When it comes to private insurance, the healthcare reform bill passed by the House in May allows states to opt out of major insurance requirements established under the ACA, including those that define what benefits must be covered and a ban on charging people with pre-existing conditions higher premiums if their coverage lapses. And, while the Senate bill retains the ACA’s protections for patients with pre-existing conditions, it also eliminates Obamacare’s individual mandate to buy coverage as well as the employer mandate to offer it.
In addition to potentially decimating the Medicaid safety net, a perfect storm of prohibitively high premiums as well as the relegation of patients to underfunded high-risk pools could force Americans to lose health insurance or have to pay through the nose for coverage. That becomes good news for payers, which can charge high premiums and pay out fewer claims.
“From the onset of this debate, America’s hospitals and health systems have been guided by a set of key principles that would protect coverage for Americans,” said Rick Pollack, president and CEO of the American Hospital Association. “Unfortunately, the draft bill under discussion in the Senate moves in the opposite direction, particularly for our most vulnerable patients.”

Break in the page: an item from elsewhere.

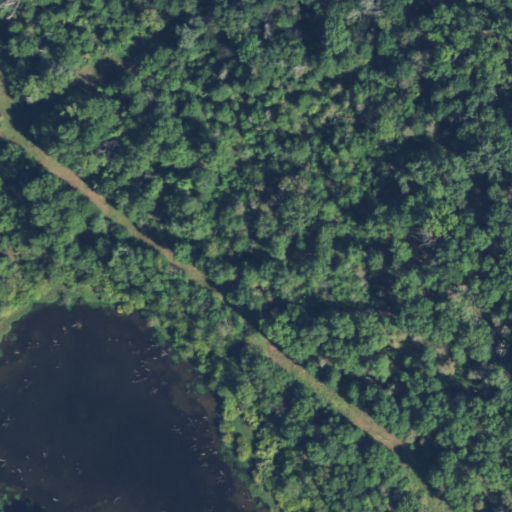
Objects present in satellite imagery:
road: (5, 113)
road: (245, 307)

As a result, the AHA is urging the Senate to “go back to the drawing board” and come up with legislation that continues to provide coverage to all Americans who currently have it.
“The Senate proposal would likely trigger deep cuts to the Medicaid program that covers millions of Americans with chronic conditions such as cancer, along with the elderly and individuals with disabilities who need long-term services and support,” added Pollack. “Medicaid cuts of this magnitude are unsustainable and will increase costs to individuals with private insurance.”

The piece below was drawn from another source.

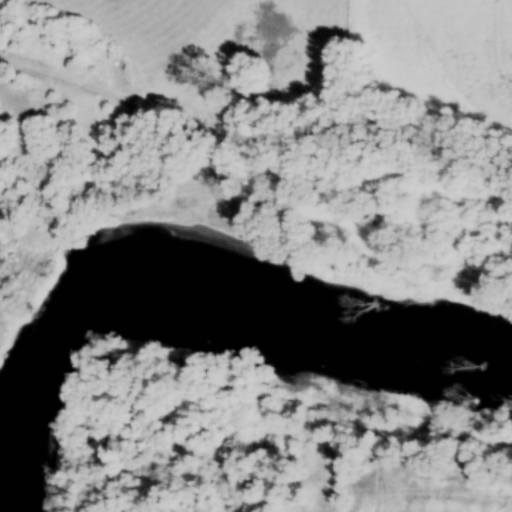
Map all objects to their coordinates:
river: (204, 264)
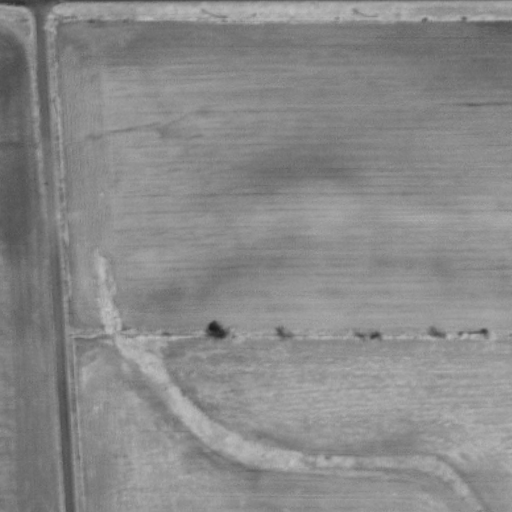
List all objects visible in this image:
road: (49, 256)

This cumulative loss of coverage would be a dire development, according to a new study published online this week in the New England Journal of Medicine from the Harvard T.H. Chan School of Public Health which shows that expanding health insurance actually increases access to care, improves health, and reduces mortality. Researchers analyzed a decade's worth of evidence concluding that insurance coverage increases access to care and improves a wide range of health outcomes.
“There remain many unanswered questions about U.S. health insurance policy, including how to best structure coverage to maximize health and value and how much public spending we want to devote to subsidizing coverage for people who cannot afford it,” write the authors of the study. “But whether enrollees benefit from that coverage is not one of the unanswered questions.”
As Congress moves to repeal Obamacare, which has expanded health insurance to more than 20 million Americans, researchers point to an analysis of mortality which “suggests that expanding Medicaid saves lives at a societal cost of $327,000 to $867,000 per life saved,” while “other public policies that reduce mortality have been found to average $7.6 million per life saved, suggesting that expanding health insurance is a more cost-effective investment than many others we currently make.”
Reversing the progress that has been made in reducing the number of uninsured since the ACA became the law of the land, combined with big cuts to Medicaid, will only result in sicker Americans while raising costs for safety net hospitals and leading to more overcrowding in emergency rooms that serve large populations of older and poorer patients.
Keeping people out of hospital ERs is what’s potentially at stake. Under the provisions of the Senate bill, the healthcare industry as a whole stands to lose in a scenario in which the rich stay healthy, the poor become increasingly sick, with providers, payers, and U.S. taxpayers ultimately left footing the bill.